Both variables \(X\) and \(Y\) have variance 1, and covariance \(\rho\).

set.seed(1234)

n <- 5000
rho <- 0.8

# Covariance matrix
Sigma <- matrix(c(1, rho,
                  rho, 1), 2, 2)

# Cholesky factor: L^T L (upper triangular)
L <- chol(Sigma)

# Generate 2n independent N(0,1) values
Z <- matrix(rnorm(2*n), n, 2)

# Construct X = Z L^T (linear transformation)
X <- Z %*% L

par(mfrow = c(1, 2))

plot(Z[,1], Z[,2], pch = 16, cex = 0.4, col = "gray60",
     main = "Z ~ N(0, I)",
     xlab = "Z1", ylab = "Z2")

plot(X[,1], X[,2], pch = 16, cex = 0.4, col = "firebrick",
     main = "X = Z L^T (Correlated Normals)",
     xlab = "X1", ylab = "X2")

\(Z\) is a round cloud (independent normals).
\(X\) becomes a tilted ellipse with correlation \(\rho =0.8\).
This is how Cholesky induces covariance.

Example: General k‑Dimensional Construction

Simulate \(\mathbf{X}\sim N(\mu ,\Sigma )\) using Cholesky.

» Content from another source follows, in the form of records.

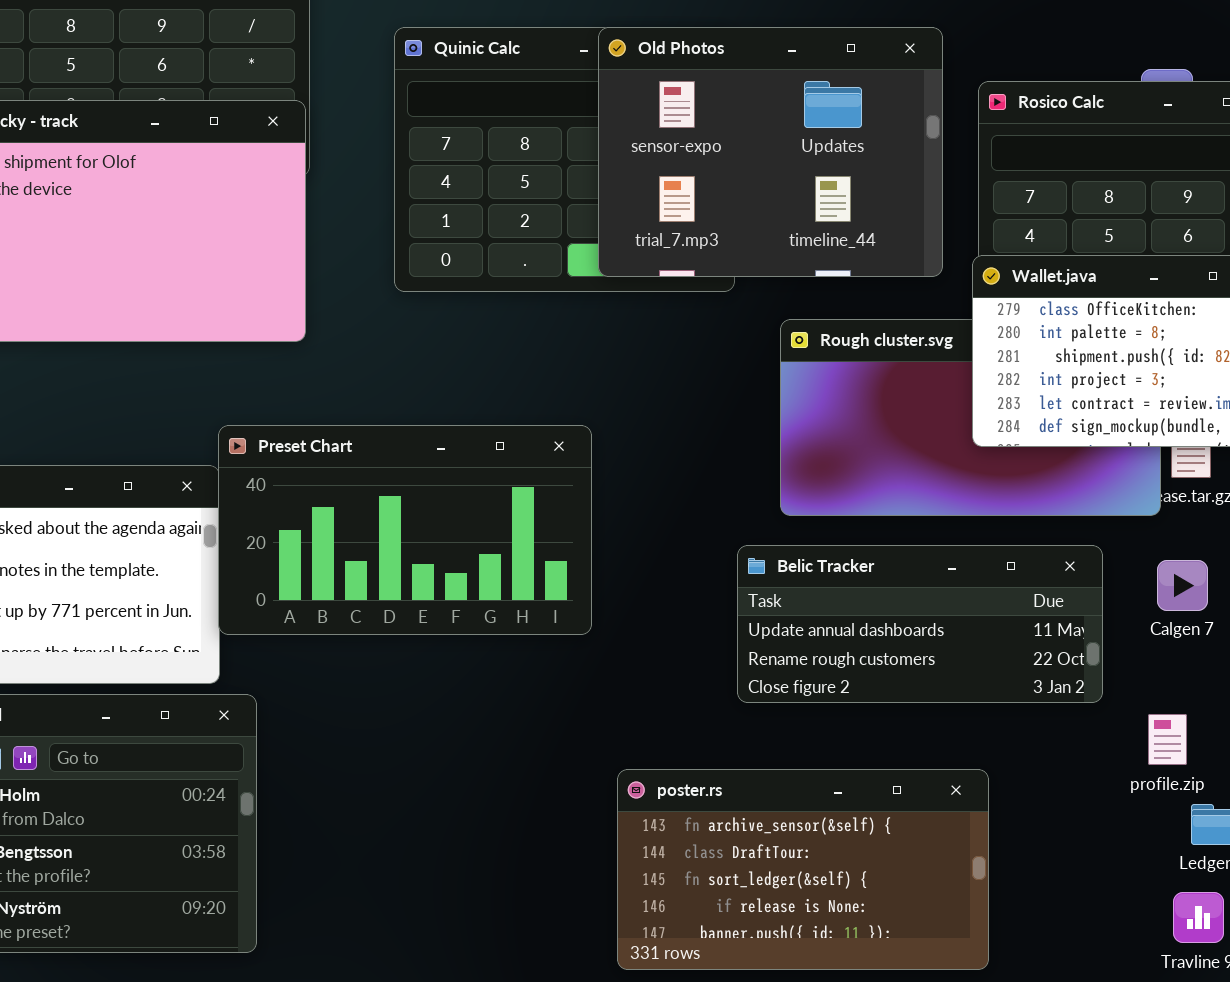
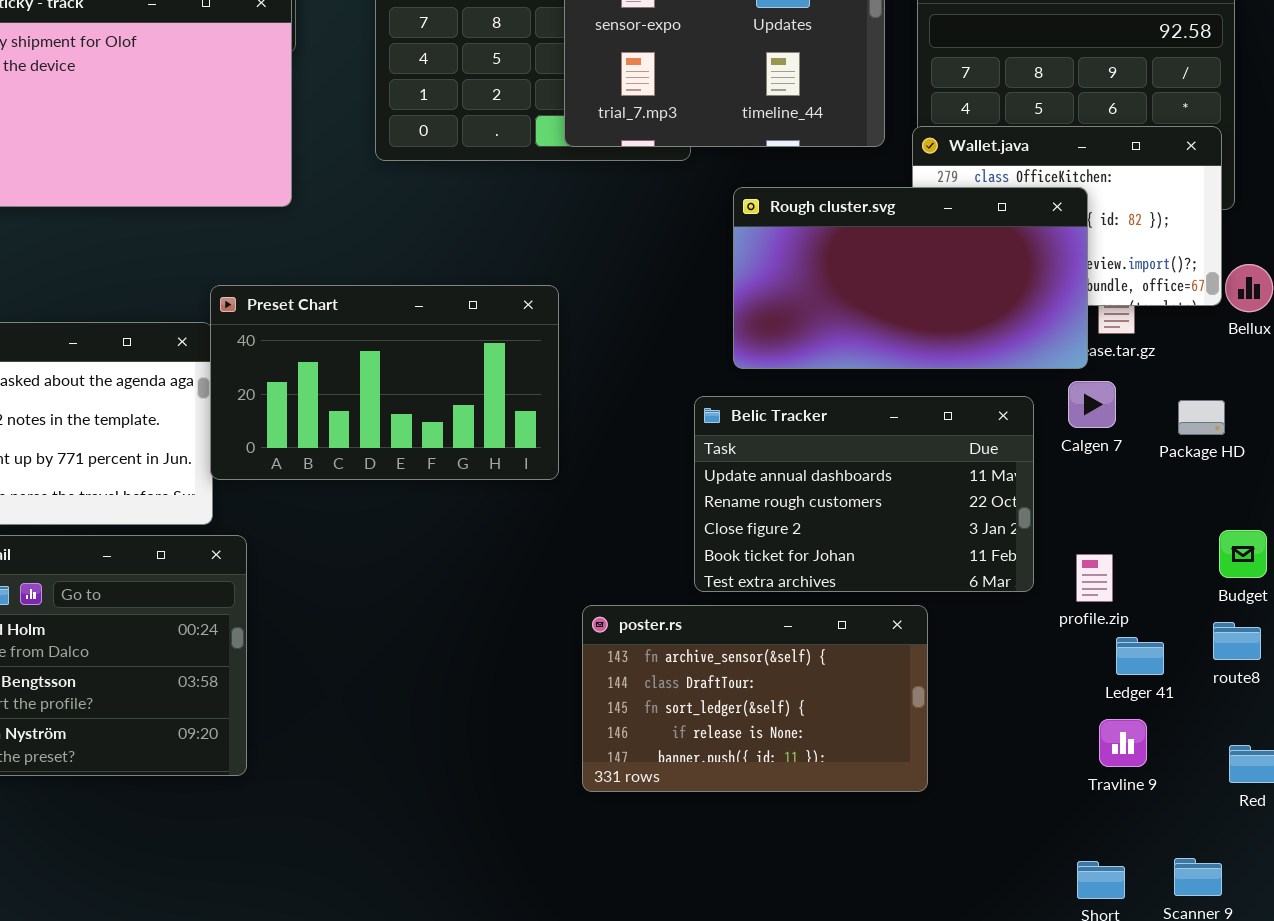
Rough cluster.svg: [780,319,1161,516] -> [733,187,1088,369], raised
Belic Tracker: [737,545,1103,703] -> [694,396,1034,592], resized
Calgen 7: [1157,560,1208,611] -> [1068,381,1116,428], moved

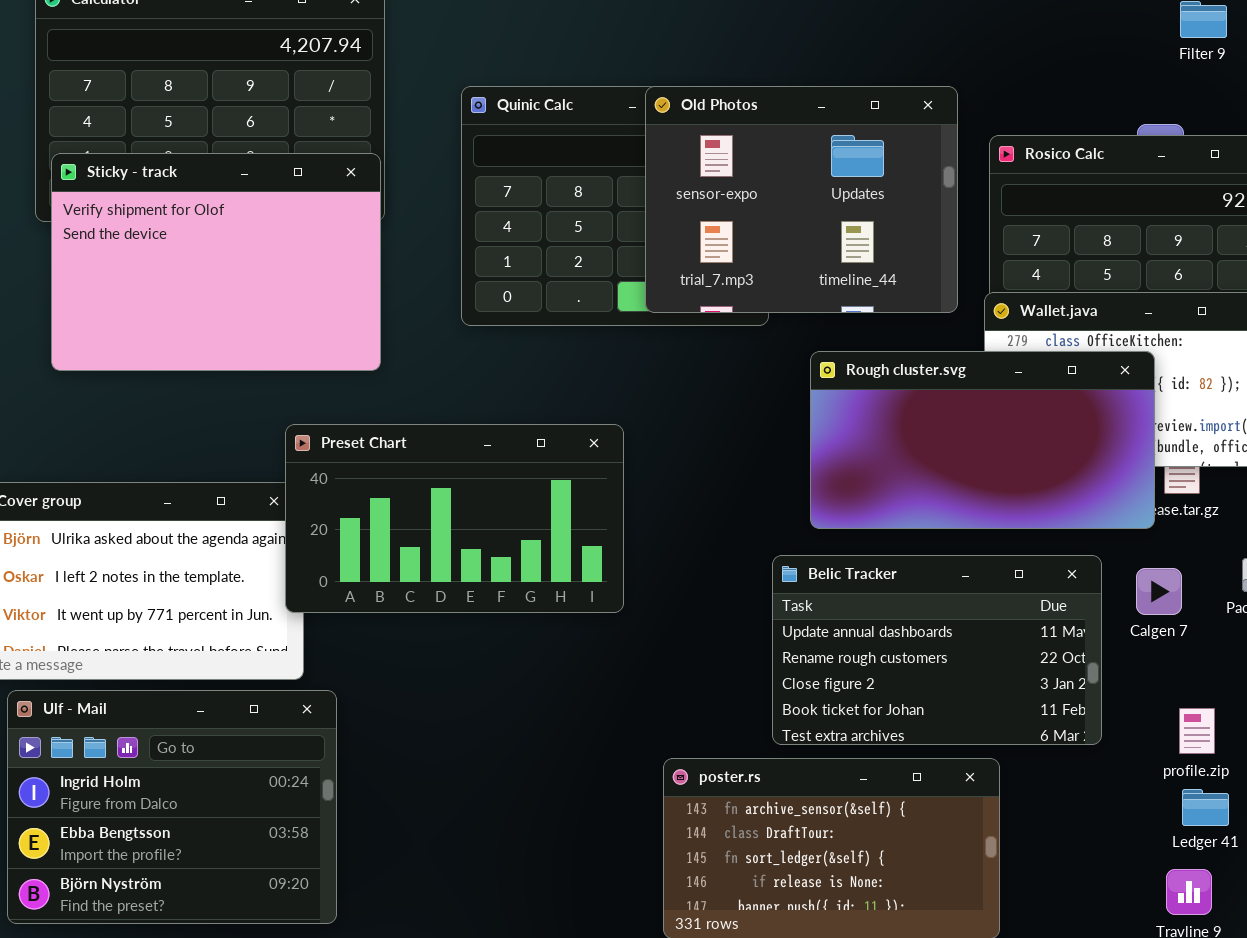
Preset Chart: [210,285,559,480] -> [285,424,624,613], moved
Calgen 7: [1068,381,1116,428] -> [1136,568,1182,615], moved
profile.zip: [1076,554,1113,602] -> [1179,708,1215,754], moved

Define a mean vector and a covariance matrix:

\[ \mu =(0,\; 1,\; 2)^{\top }, \qquad \Sigma =\left( \begin{matrix}1&0.5&0.2\\ 0.5&2&0.3\\ 0.2&0.3&1\end{matrix}\right). \]

set.seed(1234)

# 3D mean and covariance
mu <- c(0, 1, 2)
Sigma <- matrix(c(1, 0.5, 0.2,
                  0.5, 2, 0.3,
                  0.2, 0.3, 1), 3, 3)

n <- 5000

# Cholesky factor L^T
L <- chol(Sigma)

# Standard normals
Z <- matrix(rnorm(3*n), n, 3)

# Construct X = Z L^T + mu
X <- Z %*% L + matrix(mu, n, 3, byrow = TRUE)

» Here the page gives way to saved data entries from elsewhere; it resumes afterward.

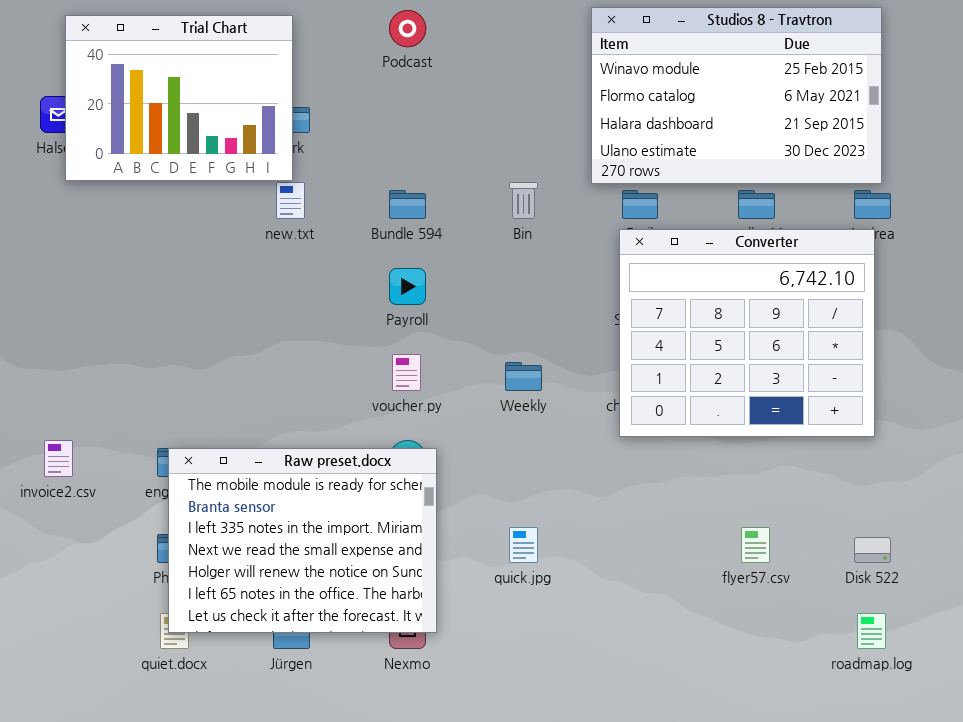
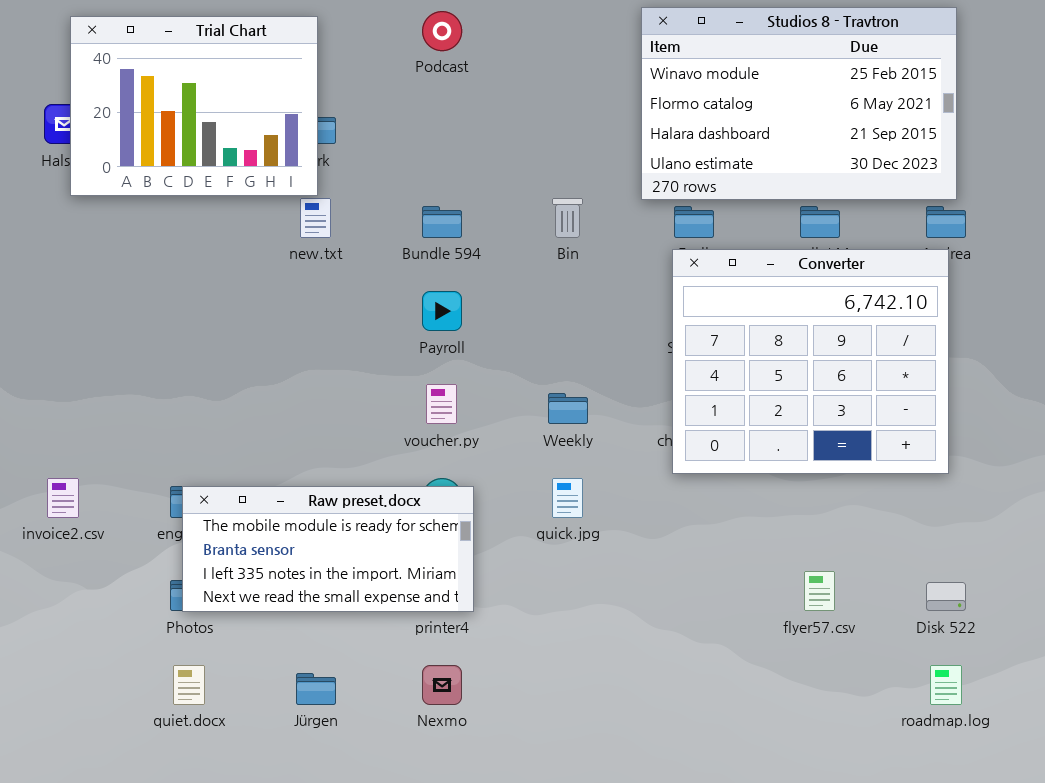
Raw preset.docx: [168,448,437,633] -> [182,486,474,612], resized
quick.jpg: [509,527,538,563] -> [552,478,583,518], moved

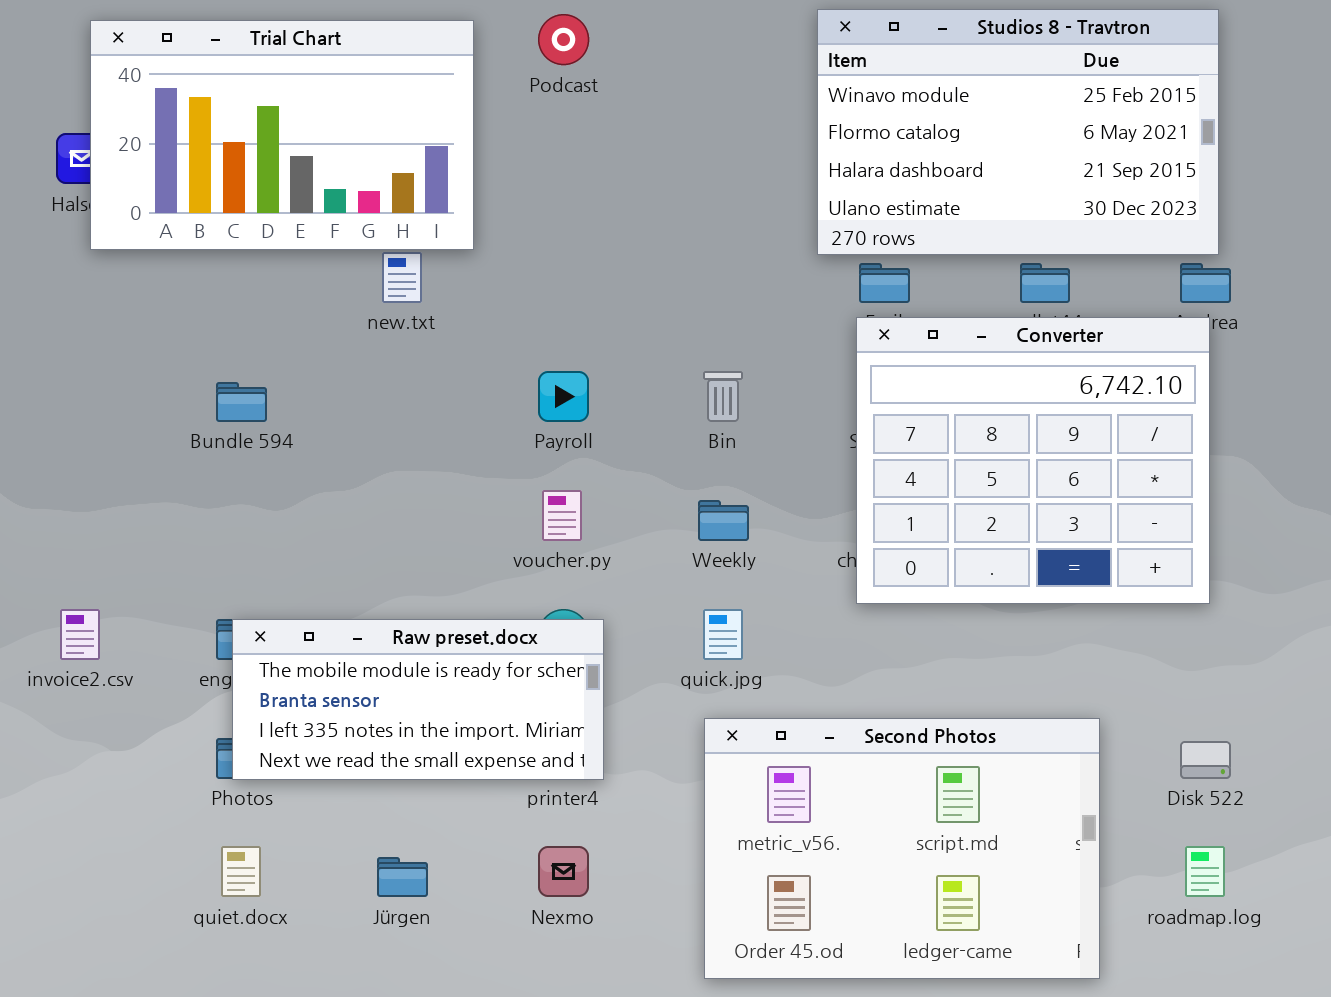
Trial Chart: [70,16,318,196] -> [90,20,474,250], resized
Bin: [552,198,583,238] -> [703,371,743,422], moved
Bundle 594: [422,206,462,238] -> [216,382,267,422], moved
Second Photos: none -> [704,718,1100,979], opened

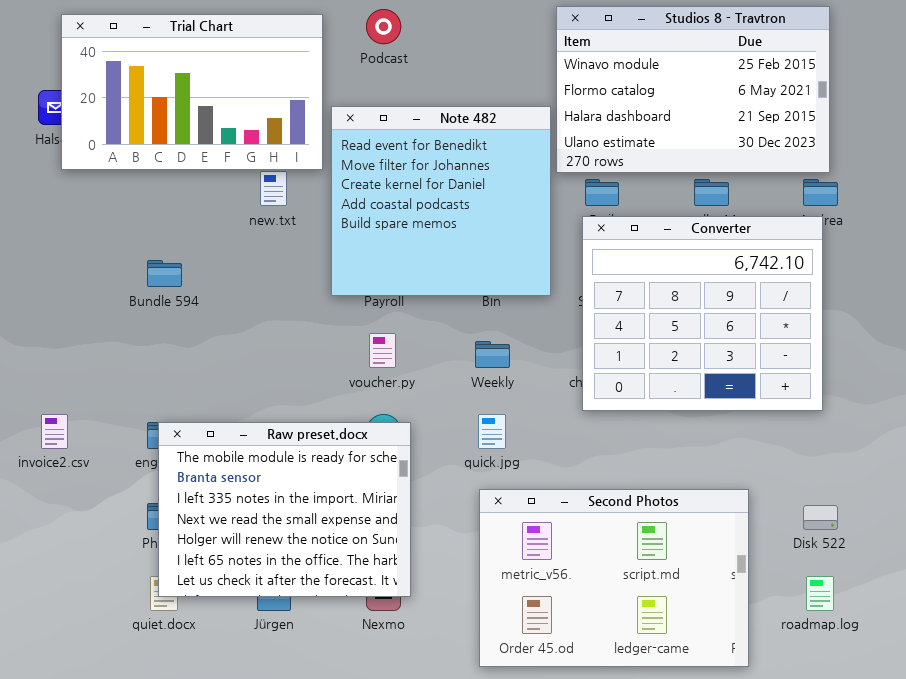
Note 482: none -> [331,106,551,296], opened
Raw preset.docx: [232,619,604,780] -> [158,422,411,597], resized

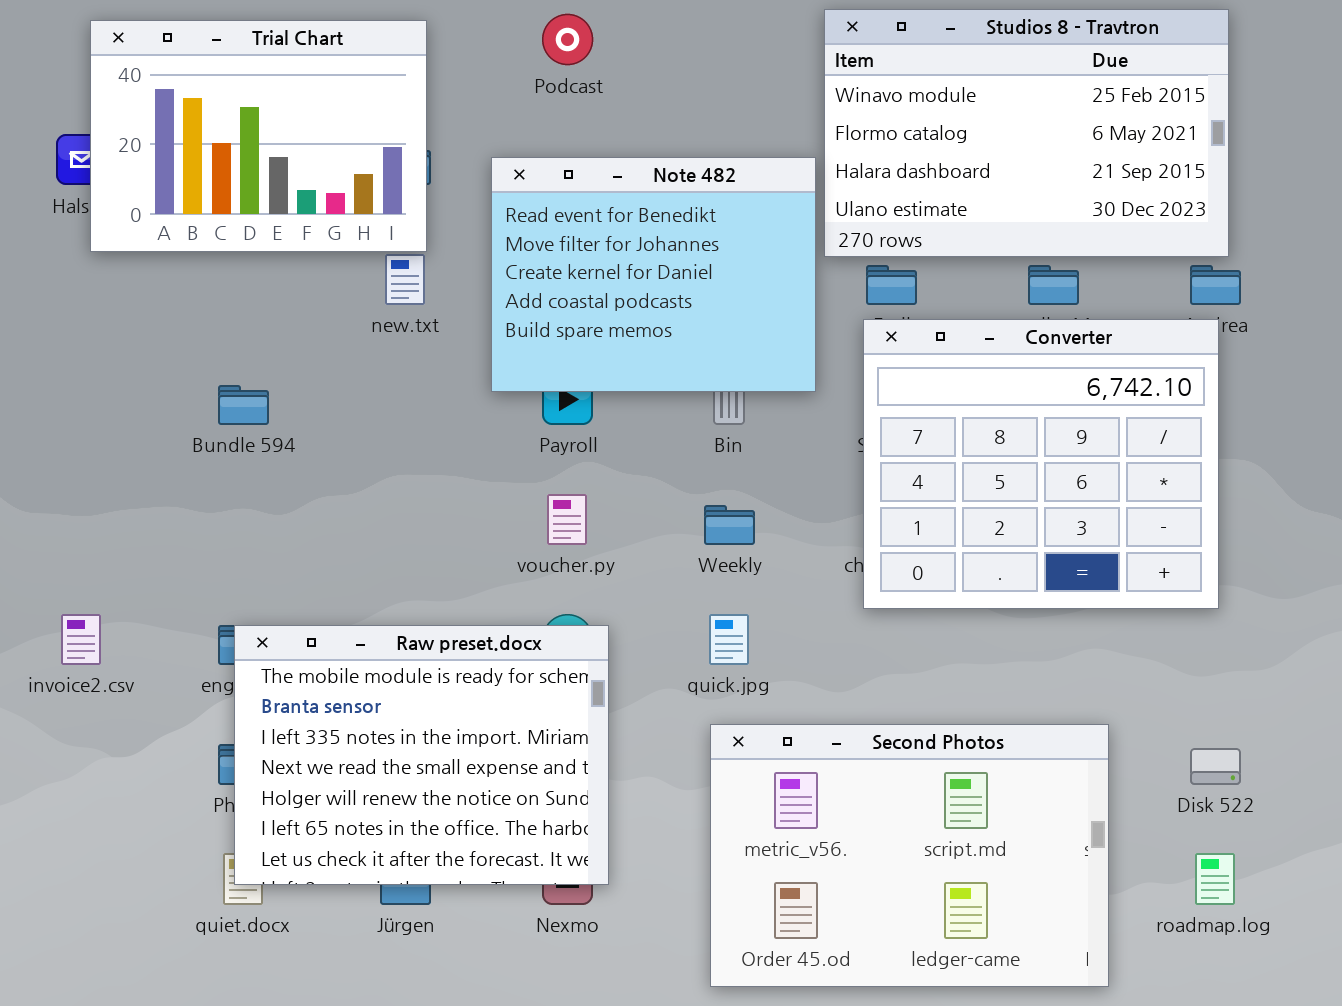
Trial Chart: [61,14,323,170] -> [90,20,427,252], resized
Note 482: [331,106,551,296] -> [491,157,816,392], resized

# Quick diagnostic: sample covariance
round(cov(X), 2)

     [,1] [,2] [,3]
[1,] 0.98 0.54 0.21
[2,] 0.54 1.98 0.31
[3,] 0.21 0.31 1.00

The sample covariance of \(X\) matches \(\Sigma\).
The construction works in any dimension.

set.seed(1234)

# 3D mean and covariance
mu <- c(0, 1, 2)
Sigma <- matrix(c(1, 0.5, 0.2,
                  0.5, 2, 0.3,
                  0.2, 0.3, 1), 3, 3)

n <- 5000

# Cholesky factor L^T
L <- chol(Sigma)

# Standard normals
Z <- matrix(rnorm(3*n), n, 3)

# Construct X = Z L^T + mu
X <- Z %*% L + matrix(mu, n, 3, byrow = TRUE)

# 3D scatterplot
library(scatterplot3d)

scatterplot3d(X[,1], X[,2], X[,3],
              pch = 16, cex.symbols = 0.4,
              color = "steelblue",
              main = "3D Scatterplot of Multivariate Normal Sample",
              xlab = "X1", ylab = "X2", zlab = "X3")

A 3D elliptical cloud whose shape reflects the covariance matrix.
The cloud is tilted and stretched in directions determined by \(\Sigma\).
This visually reinforces the idea that \(X=LZ+\mu\).